13      Thus, contrary to the Estate’s argument, we are convinced that Wisconsin’s worker’s compensation jurisprudence clearly recognizes that an in-state injury in the course of employment will give rise to coverage under the Act.  Further, purely as a matter of logic, we question the Estate’s claim that no “employment relationship” existed between Torres and his employer in this state.  Torres’ employer sent Torres to Wisconsin as a part of his work.  Torres was working for his employer when he was injured.  In our view, when an employee is working in this state at the behest of his or her employer, that employee and that employer have an “employment relationship” in this state.  See Interstate Power Co., 203 Wis. at 476 (“[Employment] status is created when service is performed within the state under a contract of hire, without regard to the question of where the contract was made.” (citation omitted)).  We therefore conclude that the Worker’s Compensation Act applies to the accident here and provides Torres’ exclusive remedy with respect to any negligence by Morales.

14      This conclusion renders moot several issues that were raised and briefed by the parties:  whether the Texas worker’s compensation exclusive remedy provision bars this action; whether a “co-employee exclusion” in the Empire insurance agreement is contrary to public policy; and whether Torres’ mother is eligible to bring a wrongful death action under Wis. Stat. § 895.04(2), in view of the fact that Torres is survived by a minor daughter.  Because Wisconsin’s Worker’s Compensation Act bars any action against Morales, we need not and do not decide whether there is insurance coverage or who would be a proper plaintiff.

            By the Court.—Order affirmed.

 


 

 



[1]  All references to the Wisconsin Statutes are to the 2005-06 version unless otherwise noted.

[2]  We say “purported” because Enterprise Rent-A-Car, Inc., states that it is not an insurer and did not sell insurance to Morales.  Morales’ lack of liability renders the question of who insured him moot.

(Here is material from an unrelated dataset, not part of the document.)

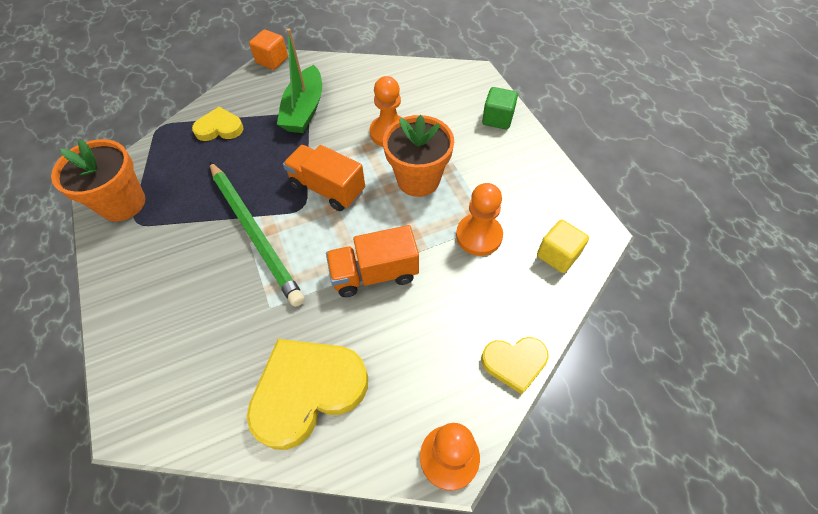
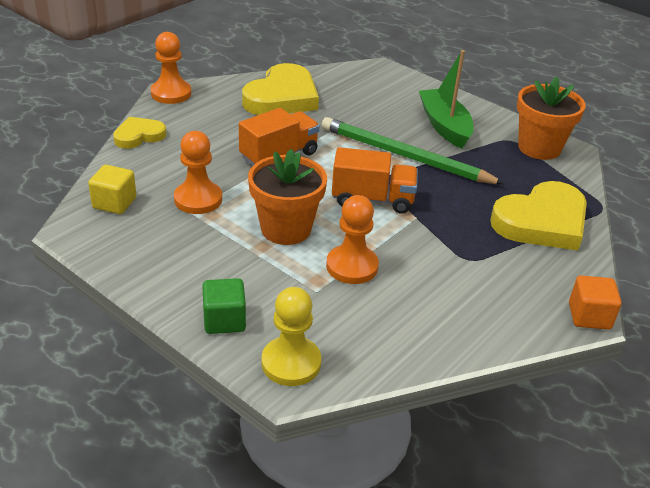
camera: 150 degrees right, 20 degrees down
(219, 128) = (542, 222): yellow heart -> yellow heart, size x1.80
(304, 110) = (474, 265): green boat -> green boat (444, 126)
(468, 83) = (291, 363): none -> yellow pawn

[3]  The statute makes an exception and allows an employee to pursue other relief from a co-employee “for negligent operation of a motor vehicle not owned or leased by the employer.”  Wis. Stat. § 102.03(2).  However, we have previously held that where an employee, like Morales, is acting in the scope of employment and puts a rental car on a personal credit card with a reasonable expectation of reimbursement by the employer, the car is “leased by the employer,” rendering the statutory exception inapplicable.  Ross v. Foote, 154 Wis. 2d 856, 861, 863, 454 N.W.2d 62 (Ct. App. 1990).

[4]  There is no direct evidence in the record, but it was apparently assumed below that Electric 3 Wheelers usually employs three or more people, and the Estate has not claimed otherwise on appeal.

[5]  We note that one state’s application of its worker’s compensation laws does not bar another state’s application of its own, where each state has proper connections to the parties or events.  See Restatement (Second) of Conflict of Laws § 182; Industrial Comm’n v. McCartin, 330 U.S. 622, 626, 630 (1947).

[6]  See also McCartin, 330 U.S. at 623-24, 630 (Supreme Court of the United States holding that an Illinois worker’s compensation award did not bar the application of Wisconsin’s Act, where employer and employee were Illinois residents and the contract was made in Illinois, but the employee was injured while performing a bricklaying job in Wisconsin.).